Rather to my surprise, and despite an appalling mark for History, I achieved a School Certificate. Every morning at Assembly the Headmaster played a record of 'classical' music, fairly often "Steppeland Wide Steppeland", and there was a tradition for leavers to add to the collection. I entered the sanctum with my offering, Da Falla's Ritual Fire Dance, surely a classical piece. Screeton glanced at the title, sneered and said "I suppose it might come in at a dance or party" thus cementing my opinion of him.

As a final gesture, on the last day, several of us marched down to the canal bridge and tossed our notebooks in.

(PS. For Derek Smith's benefit Bayley Mead, a small close of three houses next to the Boxmoor Playhouse [which used to be called St. John’s Hall], stands on the site of the old Boxmoor School).

Fountain pens by Heather Palmer

Does anyone recall the fuss about us all having to use fountain pens instead of the old dip-in an inkwell ones? I think we were in the second form and it was one of headmaster Mr. Robinson's new ideas. There was quite a fuss at the time and the story even made it to Cassandra's column in the Daily Mirror. 

My father and the Kindertransport movement by Jon Wexler

My father was involved in the movement to help Jewish refugee children who came to the United Kingdom prior to World War Two. During the 1930s the Jewish community world-wide was in a state of alarm about what Hitler was doing. The communities in German, Austrian, and other occupied European states were seeing street beatings, confiscations and imprisonments. Exterminations came a couple of years later. The Parents, facing doom themselves, did what they could to get their children to safe environments. The British set up agencies to facilitate that process, which included on-the-spot people taking registration details of the distressed kids. Through 1938, up to some point in '39, the Germans allowed the children to emigrate. There was a 'Guarantee' arrangement; I'm guessing that was of British, not German instigation.

Meanwhile in the UK the community (with government approval) set up regional reception committees for processing an anticipated influx. The aforesaid agencies set about procuring sea transport to evacuate the children. One well-used route was Hook of Holland to Harwich. The British wanted guarantees that domicile would be provided for all who came, and none would be left indigent without a roof. (I should mention that the Jewish kids over military age were actually interned in camps pending clearance from any Nazi infiltration risks. After clearance nearly all jumped at chance to join up and fight payback.)

My father was Head of Chemistry at Hackney Technical Institute. He steered many older kids into study there. When the war came, and the school evacuated, he took all the refugees with him and organised billets for them amongst the local population in Downham Market, Norfolk. You can imagine the complications that had to be dealt with, including bed-wetting.

Anyway, that's my potted version of events. Plenty of other stuff has been written about these events.

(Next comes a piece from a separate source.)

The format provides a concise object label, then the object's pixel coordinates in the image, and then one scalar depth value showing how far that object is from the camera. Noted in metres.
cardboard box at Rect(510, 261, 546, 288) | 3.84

More detailed literature or internet searching will no doubt give a more detailed history.

First Day by Dianne Martin

First day September 1954. Assembly in back playground. Parents meeting each other and all of us new pupils being roll-called to our forms and led away to class. Names of girls I remember most from that day are Pauline Moody Smith, Valerie Adams, Jane Burtenshaw, Linda Gristwood, Jacqueline Horn, Ann Hughes, Ann Relf. Found myself in 1G Dacorum House, Yellow, and issued with a desk and most importantly a rough book! Every page to be completed or not another issued. Thus spake Miss Carpenter! Very afraid we were! Soon learnt what to do and what not to do. First lesson . . . quelle horreur!  Miss Duncan! Names I remember from the Sixth Form are: Susan Pickerell, Jennifer Evans, Ann Bailey, Julia Lindsay, Dianne Hathaway, Pauline Moody-Smith, Jill Brinsden, Marian White, Pauline Keen, Theresa ?. Other names I remember from school are: Keith Treadaway, Ian Cook, Peter Holt, Margaret (Miggy) Mittins, Jenny Stanners, Valerie Adams.